Polskie ceny Switcha
Konsola, gra lub dwie, dodatkowo padzik i... do końca miesiąca na zupkach chińskich?
O tym, że Switcha kupimy w Polsce bez specjalnego wysiłku i kombinowania z zagranicznymi sklepami, wiecie już od kilku dni. Pozostaje jednak, jak sądzę, ta ważniejsza kwestia - koszt całego przedsięwzięcia. Kilka "naszych" stronek wystawiło już nową konsolę oraz jej akcesoria w ramach przedsprzedaży. Warto zatem zejść na ziemię i przeanalizować, z jakimi cenami będziemy mieli do czynienia. Odrobinę spoileruję, lecz szykujcie się na nieprzyjemnego plaskacza w twarz. Zwłaszcza jeśli z Nintendo trzymaliście sztamę już od jakiegoś czasu. Osoby z zewnątrz także mogą poczuć się odrobinę rozczarowane - nie będzie to u nas równie przyjemny zakup, co przykładowo w Stanach Zjednoczonych.
Wczoraj cena konsoli jeszcze skakała. Mam nadzieję, że te, które wskażę tutaj, pozostaną takie już nieco dłużej (na przykład do 3 marca, czyli daty debiutu Switcha). Konsoleigry.pl oraz CDP.pl proponują nam oba warianty kolorystyczne (czarny oraz pstrokaty) za 1430 zł. Z kolei Ultima, PowerPlay lub HDmarket po dwie dyszki drożej.
Jasne, że bezpośrednie przeliczanie wartości z dolarów na złotówki nie ma większego sensu, ale 1399 zł uważałem za górną granicę. Zwłaszcza że w zestawie nie znajdziemy żadnej gry.
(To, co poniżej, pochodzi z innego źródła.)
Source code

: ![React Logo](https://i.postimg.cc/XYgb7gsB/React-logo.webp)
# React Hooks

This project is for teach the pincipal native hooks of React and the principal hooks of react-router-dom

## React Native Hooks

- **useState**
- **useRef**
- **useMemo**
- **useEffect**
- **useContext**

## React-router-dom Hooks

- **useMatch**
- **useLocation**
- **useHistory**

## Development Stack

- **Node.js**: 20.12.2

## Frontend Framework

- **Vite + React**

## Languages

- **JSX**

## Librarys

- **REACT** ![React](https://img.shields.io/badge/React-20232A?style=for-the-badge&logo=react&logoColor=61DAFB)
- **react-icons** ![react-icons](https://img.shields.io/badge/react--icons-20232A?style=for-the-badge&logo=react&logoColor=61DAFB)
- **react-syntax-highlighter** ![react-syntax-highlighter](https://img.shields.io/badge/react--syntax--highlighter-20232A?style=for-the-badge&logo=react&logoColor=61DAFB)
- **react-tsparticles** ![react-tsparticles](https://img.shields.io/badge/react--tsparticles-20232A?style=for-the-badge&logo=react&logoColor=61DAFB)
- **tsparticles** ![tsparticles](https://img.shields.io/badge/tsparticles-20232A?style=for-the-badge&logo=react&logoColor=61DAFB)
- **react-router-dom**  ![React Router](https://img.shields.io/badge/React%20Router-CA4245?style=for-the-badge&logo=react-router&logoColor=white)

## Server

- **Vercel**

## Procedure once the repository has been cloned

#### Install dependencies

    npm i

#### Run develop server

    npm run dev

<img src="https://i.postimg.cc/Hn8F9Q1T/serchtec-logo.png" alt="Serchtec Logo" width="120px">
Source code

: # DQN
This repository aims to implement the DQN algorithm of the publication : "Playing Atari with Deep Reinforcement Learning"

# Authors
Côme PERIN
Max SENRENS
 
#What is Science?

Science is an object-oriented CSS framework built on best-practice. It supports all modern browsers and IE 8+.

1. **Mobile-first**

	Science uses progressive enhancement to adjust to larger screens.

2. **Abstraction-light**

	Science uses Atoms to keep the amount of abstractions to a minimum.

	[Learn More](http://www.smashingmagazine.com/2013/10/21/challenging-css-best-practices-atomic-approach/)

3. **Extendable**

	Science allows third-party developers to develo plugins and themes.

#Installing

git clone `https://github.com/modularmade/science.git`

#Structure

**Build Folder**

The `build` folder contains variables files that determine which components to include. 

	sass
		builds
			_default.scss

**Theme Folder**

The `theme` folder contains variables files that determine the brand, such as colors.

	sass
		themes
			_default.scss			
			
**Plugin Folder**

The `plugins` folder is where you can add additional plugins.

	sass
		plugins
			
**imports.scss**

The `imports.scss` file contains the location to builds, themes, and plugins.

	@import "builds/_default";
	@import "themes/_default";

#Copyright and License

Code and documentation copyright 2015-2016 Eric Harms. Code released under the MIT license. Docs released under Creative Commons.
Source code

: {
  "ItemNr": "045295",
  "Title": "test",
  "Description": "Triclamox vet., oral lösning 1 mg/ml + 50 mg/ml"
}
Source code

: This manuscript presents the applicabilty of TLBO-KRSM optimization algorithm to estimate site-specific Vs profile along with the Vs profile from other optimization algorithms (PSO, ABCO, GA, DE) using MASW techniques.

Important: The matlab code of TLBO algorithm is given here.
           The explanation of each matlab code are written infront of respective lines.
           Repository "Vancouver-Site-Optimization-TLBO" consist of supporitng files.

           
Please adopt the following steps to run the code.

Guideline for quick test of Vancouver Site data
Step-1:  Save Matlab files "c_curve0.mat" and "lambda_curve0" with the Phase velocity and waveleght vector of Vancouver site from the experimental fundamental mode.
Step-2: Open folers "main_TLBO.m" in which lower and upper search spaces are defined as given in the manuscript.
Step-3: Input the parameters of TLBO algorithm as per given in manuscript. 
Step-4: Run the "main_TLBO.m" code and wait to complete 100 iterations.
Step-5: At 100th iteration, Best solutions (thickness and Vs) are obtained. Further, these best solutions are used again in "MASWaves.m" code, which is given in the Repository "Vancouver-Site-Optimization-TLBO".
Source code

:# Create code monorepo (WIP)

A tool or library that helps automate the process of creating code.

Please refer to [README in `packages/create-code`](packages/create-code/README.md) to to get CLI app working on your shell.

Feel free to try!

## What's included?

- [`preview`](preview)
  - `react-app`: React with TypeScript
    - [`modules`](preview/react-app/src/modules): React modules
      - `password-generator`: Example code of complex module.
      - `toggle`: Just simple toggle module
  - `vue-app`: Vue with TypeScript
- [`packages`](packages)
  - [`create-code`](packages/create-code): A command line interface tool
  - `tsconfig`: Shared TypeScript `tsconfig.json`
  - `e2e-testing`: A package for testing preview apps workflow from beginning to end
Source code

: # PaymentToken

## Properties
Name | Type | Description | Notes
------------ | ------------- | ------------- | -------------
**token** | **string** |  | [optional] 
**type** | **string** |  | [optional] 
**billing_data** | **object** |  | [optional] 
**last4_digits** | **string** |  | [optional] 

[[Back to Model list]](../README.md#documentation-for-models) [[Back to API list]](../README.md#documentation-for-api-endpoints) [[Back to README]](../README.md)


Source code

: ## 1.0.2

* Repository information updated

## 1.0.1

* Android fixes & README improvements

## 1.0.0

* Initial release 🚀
Nawet tego popierdółkowatego 1-2-Switch, które wydawałoby się tutaj idealnym pretendentem. W żadnym wypadku nie można zatem poprzestać na odłożeniu półtora tysiąca.
Nintendo Switch Games: Hands-on
Dotychczas ogromnym plusem pykania na Nintendo były ceny gier. Nawet jeśli utrzymują swoją wartość nieporównywalnie dłużej od tych na konkurencyjnych platformach, są w miarę przystępne od początku. Okolice 150 zł za nówkę na 3DS-a albo 170 zł w przypadku "folii" na Wii U - można się przyzwyczaić, uwierzcie. Ale już koniec tej epoki, Switch dogania resztę nie tylko pod względem płatnego grania przez sieć. W tych prognozach ufam szczególnie HDmarketowi, w którym "stołuję się" od początku ścisłego romansu z Nintendo. Wysokobudżetowe pozycje, jak Breath of the Wild, za ponad 250 zł (podobnie w pozostałych sklepach)? Uch. A taki 1-2-Switch? Dwie stówki bez złotówki (u nas dzisiaj dużo częstochowskich rymów, wybaczcie). Okej, wiadomo, że do Switcha dokupicie Zeldę. No to już mamy prawie 1700 zł.
Na akcesoriach lepiej od Ninny zarabia chyba wyłącznie Apple, więc spodziewajcie się hardkorowej jazdy. "Oficjalna" ładowarka (znaczy zwyczajna pod USB, ale z logiem N)? Ponad sto złotych. Dodatkowy zestaw Joy-Conów (pamiętajcie, że prawy ma inne bajery niż lewy, więc niektóre gry wieloosobowe bankowo wymagać będą dwóch par) - ponad trzysta złotych. Uchwyt ładujący dla naszych kontrolerów (bo ten w pudełku z konsolą przecież nie ładuje) - znowu ponad stówkę. Tak samo etui i folia ochronna na ekran, jak ktoś, tak jak ja, jest pedantem. Finalnie Pro Controller, bez którego pewnie wielu z Was nie wyobraża sobie czterdziestu godzin przygód w Hyrule - niemal trzysta złotych. Podaję linki do różnych sklepów, byście mieli świadomość, że tak, tyle to mniej więcej będzie rzeczywiście kosztować.
Jeżeli wybieracie się do sklepu już 3 marca, powinniście szykować od 1700 do 2000 złotych. Lekką rączką. I takim sposobem między bajki można włożyć wszystkie dawniejsze gadki o przystępnej, niższej cenie, która Switcha odróżnić miała od PlayStation czy Xboksa. To wcale nie będzie "tańsza alternatywa".